In November, 1941, he decided to work full-time and took up employment with a local engineering firm. This made heavy demands on him: a 56-hour week was the norm and an eleven-hour day was not unusual. Coupled with his demanding Home Guard duties, this left him little time to himself. He may not have appreciated it, but was in fact making a considerable contribution to the war effort with his factory work. For much of 1942 he was working on a lathe turning out telescope windows for aeroplanes as well as producing numbers of something he always referred to as “P.O.Gs”.
Always at the back of his mind was the date on which he would attain seventeen-and-a-quarter: 15 August, 1942. The day after this, a Sunday, found him in Exeter. His diary-record for that evening states that he ‘...walked around Exeter this evening. The Bomb Damage is terrible & buildings are still being pulled down.’ On the next day he ‘got to the Recruiting Office at 9.30. 5 of us were drafted to Oxford. I was paid 3/6. We missed the 10.5 train and had to wait for the 12.55.’
As you read the diary you can sense that his expectations were rising. On the Tuesday he said: ‘Today is a Red Letter day for me... I did the Maths, Morse aptitude, mind step, Selection Board & medical. I got through OK including the mercury column.’ On the Wednesday he wrote: ‘Today is one of the happiest days of my life... I went to the A.C.S.B. with the other chap from Exeter that passed & after signing hundreds of forms I was sworn in & given a R.A.F.V.R. badge. I was also paid 3 2/6's a day & 4/- subsistence by the Accountants officer’. But he had to balance his elation by recording: ‘Then, after cussing because I have got 12 months deferred service, we went back to the Y.M.C.A. & left Oxford for home. I said goodbye to the Exeter chap at Taunton & arrived home at 6.10. My R.A.F. number is 1609215.’
The young man wrote again to the RAF soon after he returned home, and on 25 October recorded the disappointment of the reply he had received: ‘This afternoon I had a reply from R.A.F Records. There doesn't seem to be much hope of my being called up before I am 18¼.’ His diary entries for the rest of the year are sporadic. One wonders if this was the result of disappointment; lack of time because of the demands on him; or just a case of a youth becoming bored with assiduous diary-keeping.
But in 1943 he was to take to the skies on active service. His love affair with flying took him to Miami and Oklahoma where he practised his lifts-off and touches-down. On his return to the UK, Blackie went before a panel for his first squadron selection. Really, he was too tall at 5'7" to be selected as a Spitfire pilot, but he made sure he measured up to the required 5'6" by bending his knees. Luckily the selection panel were seated behind a desk.
His first solo flight in a Spitfire was in April 1945. This was a month before Blackie’s twentieth birthday and in the same month that Adolf Hitler met his end in a Berlin Bunker.

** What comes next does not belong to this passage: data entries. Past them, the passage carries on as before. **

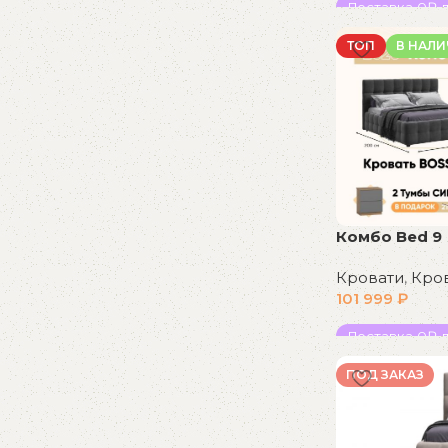
Доставка 0₽ д
В корзину
ТОП
В НАЛ
Комбо Bed 9
Кровати
,
Кро
101 999
₽
Доставка 0₽ д
В корзину
ПОД ЗАКАЗ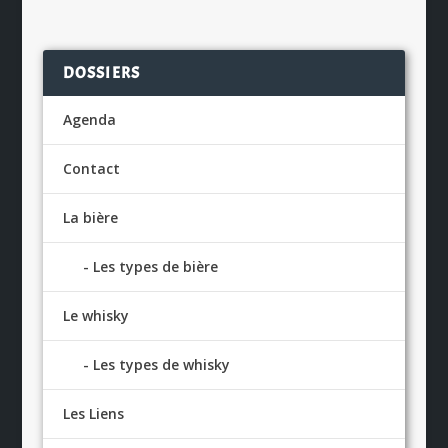
DOSSIERS
Agenda
Contact
La bière
Les types de bière
Le whisky
Les types de whisky
Les Liens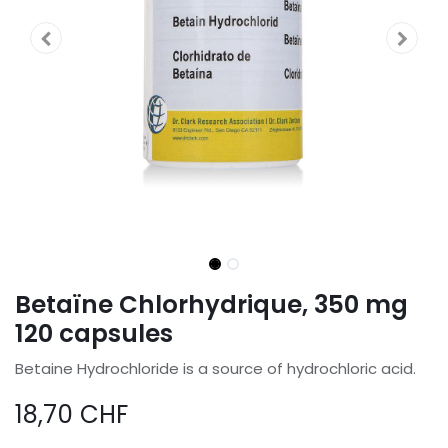
Betaïne Chlorhydrique, 350 mg
120 capsules
Betaine Hydrochloride is a source of hydrochloric acid.
18,70
CHF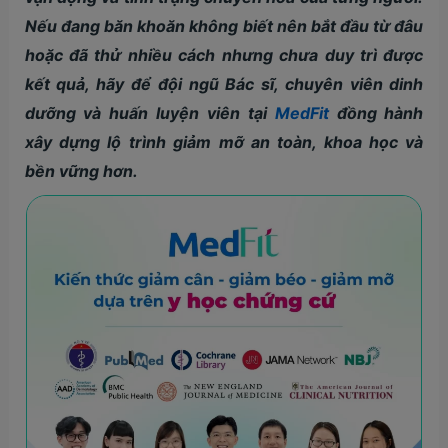
Nếu đang băn khoăn không biết nên bắt đầu từ đâu
hoặc đã thử nhiều cách nhưng chưa duy trì được
kết quả, hãy để đội ngũ Bác sĩ, chuyên viên dinh
dưỡng và huấn luyện viên tại
MedFit
đồng hành
xây dựng lộ trình giảm mỡ an toàn, khoa học và
bền vững hơn.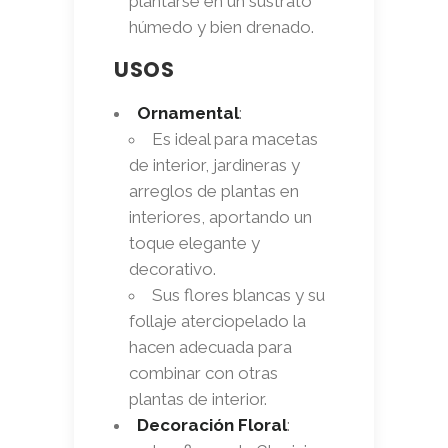
plantarse en un sustrato
húmedo y bien drenado.
USOS
Ornamental
:
Es ideal para macetas
de interior, jardineras y
arreglos de plantas en
interiores, aportando un
toque elegante y
decorativo.
Sus flores blancas y su
follaje aterciopelado la
hacen adecuada para
combinar con otras
plantas de interior.
Decoración Floral
: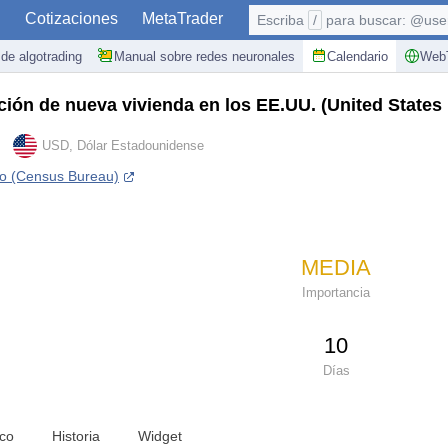
S
Cotizaciones
MetaTrader
Escriba
/
para buscar: @user,
de algotrading
Manual sobre redes neuronales
Calendario
WebT
cción de nueva vivienda en los EE.UU.
(United States
USD, Dólar Estadounidense
so (Census Bureau)
MEDIA
Importancia
10
Días
ico
Historia
Widget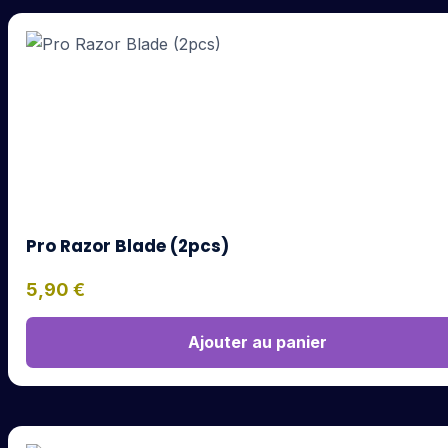
Pro Razor Blade (2pcs)
5,90
€
Ajouter au panier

At long last Blackie had fulfilled his boyhood dream. After this he went on to fly a variety of aircraft including Mustangs, Mosquitoes, Meteors, Vampires, Hunters, Pembrokes and twin-engined Pioneers. In all, he piloted twenty-three types of aircraft.

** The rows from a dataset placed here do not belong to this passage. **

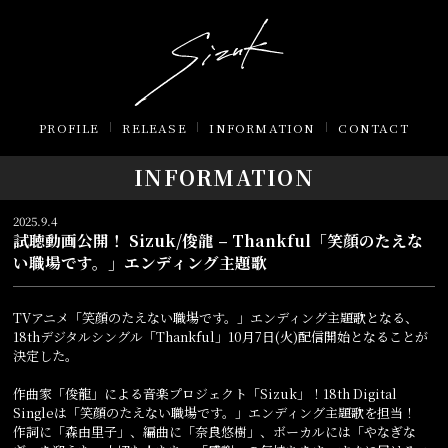
PROFILE
RELEASE
INFORMATION
CONTACT
INFORMATION
2025.9.4
試聴動画公開！ Sizuk/俊龍 – Thankful「笑顔のたえな
い職場です。」エンディング主題歌
TVアニメ「笑顔のたえない職場です。」エンディング主題歌となる、
18thデジタルシングル「Thankful」10月7日(火)配信開始となることが
決定した。
作曲家「俊龍」による音楽プロジェクト「Sizuk」！18th Digital
Singleは「笑顔のたえない職場です。」エンディング主題歌を担当！
作詞に「森由里子」、編曲に「奈良悠樹」、ボーカルには「やなぎな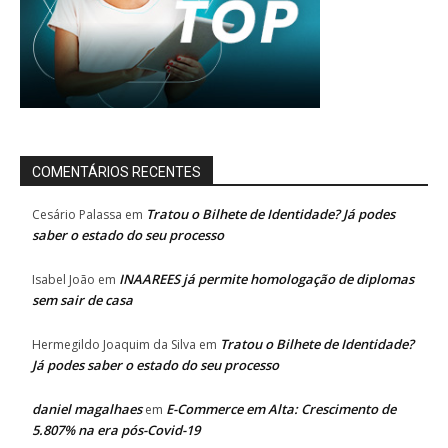
COMENTÁRIOS RECENTES
Tratou o Bilhete de Identidade? Já podes
Cesário Palassa
em
saber o estado do seu processo
INAAREES já permite homologação de diplomas
Isabel João
em
sem sair de casa
Tratou o Bilhete de Identidade?
Hermegildo Joaquim da Silva
em
Já podes saber o estado do seu processo
daniel magalhaes
E-Commerce em Alta: Crescimento de
em
5.807% na era pós-Covid-19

In 1968 he finally had to hang up his flying goggles, having completed over 3,000 hours flying time and travelling the world. His RAF career continued in Air Traffic Control until he retired at the age of 60 in 1985, after no less than 42 years in the RAF.
Blackie was one of the last serving Master Pilots. The pleasure flight he took around Minehead 53 years earlier had shaped his whole life.
Tom East’s family- history related Tommy’s War: July, 1914, was featured in our May, 2019 issue. His latest novel is The Gospel According to St Judas. He is grateful to Mrs. Brenda Davies for letting him have use of her father’s diaries and photographs for this piece.